Within a week, there was a funny smell in my kitchen, and
upon further examination, it was those vile tubers. They
has started smelling like shit. And not like shit like bad
smelling, like actual feces shit. Ecch. Here is a photo of
another delightful product they were selling.
Not joke, these were bags of airplane peanuts. That's
right. Airplane peanuts. Ten for a buck. They're probably
not even good airplane peanuts. But then, where else would
they go now that airlines can't serve 'em because everyone
is allergic to everything. Sigh. It's such a sad world.
Next up is a picture of the mystery shelf.
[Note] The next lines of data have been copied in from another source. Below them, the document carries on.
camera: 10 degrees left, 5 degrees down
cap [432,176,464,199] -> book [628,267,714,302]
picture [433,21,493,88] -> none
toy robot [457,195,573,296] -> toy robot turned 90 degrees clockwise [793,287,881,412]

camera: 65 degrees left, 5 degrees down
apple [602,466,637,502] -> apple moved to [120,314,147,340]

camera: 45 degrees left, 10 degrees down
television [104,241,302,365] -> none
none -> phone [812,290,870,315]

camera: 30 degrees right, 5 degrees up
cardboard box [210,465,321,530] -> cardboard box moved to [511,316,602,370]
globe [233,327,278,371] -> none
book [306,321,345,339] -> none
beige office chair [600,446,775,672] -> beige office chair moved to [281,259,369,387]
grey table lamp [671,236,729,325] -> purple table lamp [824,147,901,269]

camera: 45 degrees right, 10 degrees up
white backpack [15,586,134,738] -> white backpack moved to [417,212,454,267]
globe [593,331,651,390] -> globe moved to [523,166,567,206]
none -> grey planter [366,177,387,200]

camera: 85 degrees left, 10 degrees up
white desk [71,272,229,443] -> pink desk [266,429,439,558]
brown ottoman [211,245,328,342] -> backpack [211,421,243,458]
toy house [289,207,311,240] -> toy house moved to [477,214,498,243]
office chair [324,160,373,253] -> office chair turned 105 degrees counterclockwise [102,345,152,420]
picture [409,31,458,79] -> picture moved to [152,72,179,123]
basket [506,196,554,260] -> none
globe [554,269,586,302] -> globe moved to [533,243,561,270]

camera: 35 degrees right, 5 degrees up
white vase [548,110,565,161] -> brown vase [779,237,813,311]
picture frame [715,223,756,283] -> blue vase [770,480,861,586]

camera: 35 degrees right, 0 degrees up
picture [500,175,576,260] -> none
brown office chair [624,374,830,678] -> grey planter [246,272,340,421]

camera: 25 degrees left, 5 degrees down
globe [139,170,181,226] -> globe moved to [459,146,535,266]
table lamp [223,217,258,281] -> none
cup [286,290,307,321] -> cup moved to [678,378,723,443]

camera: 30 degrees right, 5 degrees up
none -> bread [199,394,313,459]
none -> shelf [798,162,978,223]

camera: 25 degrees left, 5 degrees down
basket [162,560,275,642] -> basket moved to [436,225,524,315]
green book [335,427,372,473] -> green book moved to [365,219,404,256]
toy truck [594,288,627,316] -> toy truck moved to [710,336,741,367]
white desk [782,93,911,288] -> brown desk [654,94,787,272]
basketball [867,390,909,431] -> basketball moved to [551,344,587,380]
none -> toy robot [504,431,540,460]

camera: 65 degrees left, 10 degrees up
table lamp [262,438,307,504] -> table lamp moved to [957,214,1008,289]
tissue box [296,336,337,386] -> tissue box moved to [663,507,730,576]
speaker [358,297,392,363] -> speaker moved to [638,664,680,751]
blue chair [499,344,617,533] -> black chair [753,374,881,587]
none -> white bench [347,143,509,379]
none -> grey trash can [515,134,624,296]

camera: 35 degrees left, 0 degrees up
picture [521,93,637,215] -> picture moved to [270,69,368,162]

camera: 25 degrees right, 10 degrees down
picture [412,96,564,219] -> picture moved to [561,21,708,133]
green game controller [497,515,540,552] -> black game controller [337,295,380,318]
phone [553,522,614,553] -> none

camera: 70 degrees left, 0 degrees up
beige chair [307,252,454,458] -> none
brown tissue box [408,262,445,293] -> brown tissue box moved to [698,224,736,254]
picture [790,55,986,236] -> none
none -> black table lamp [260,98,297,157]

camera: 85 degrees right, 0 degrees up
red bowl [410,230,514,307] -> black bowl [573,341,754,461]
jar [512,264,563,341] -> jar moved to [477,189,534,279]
There was no rhyme or reason to which products were on this
shelf. It contained anything and everything, including, but
not limited to: Lemonade mix, detergent, pasta, chili,
artificial sweetener, soap, and turkey basters. Probably
all expired, including the turkey basters, however that
might be possible.
So after all of this, you would think I wouldn't buy
anything here, right? Wrong. It's all shit, but it's cheap,
CHEAP, shit. Emily and I can't resist (and are broke). So,
without further ado, here is a picture of all the crap we
bought for a mere 25 dollars:
And it kept up fed for almost a week. In conclusion, don't
shop at Save-A-Lot unless you have a death wish. A really
cheap death wish. Stick to flavorite if you want to eat on
the cheap, but for the novelty, there's nothing better.
Now, if you'll excuse me, I'm going to go eat one of my
almost-expired oatmeal pies. Wish me luck.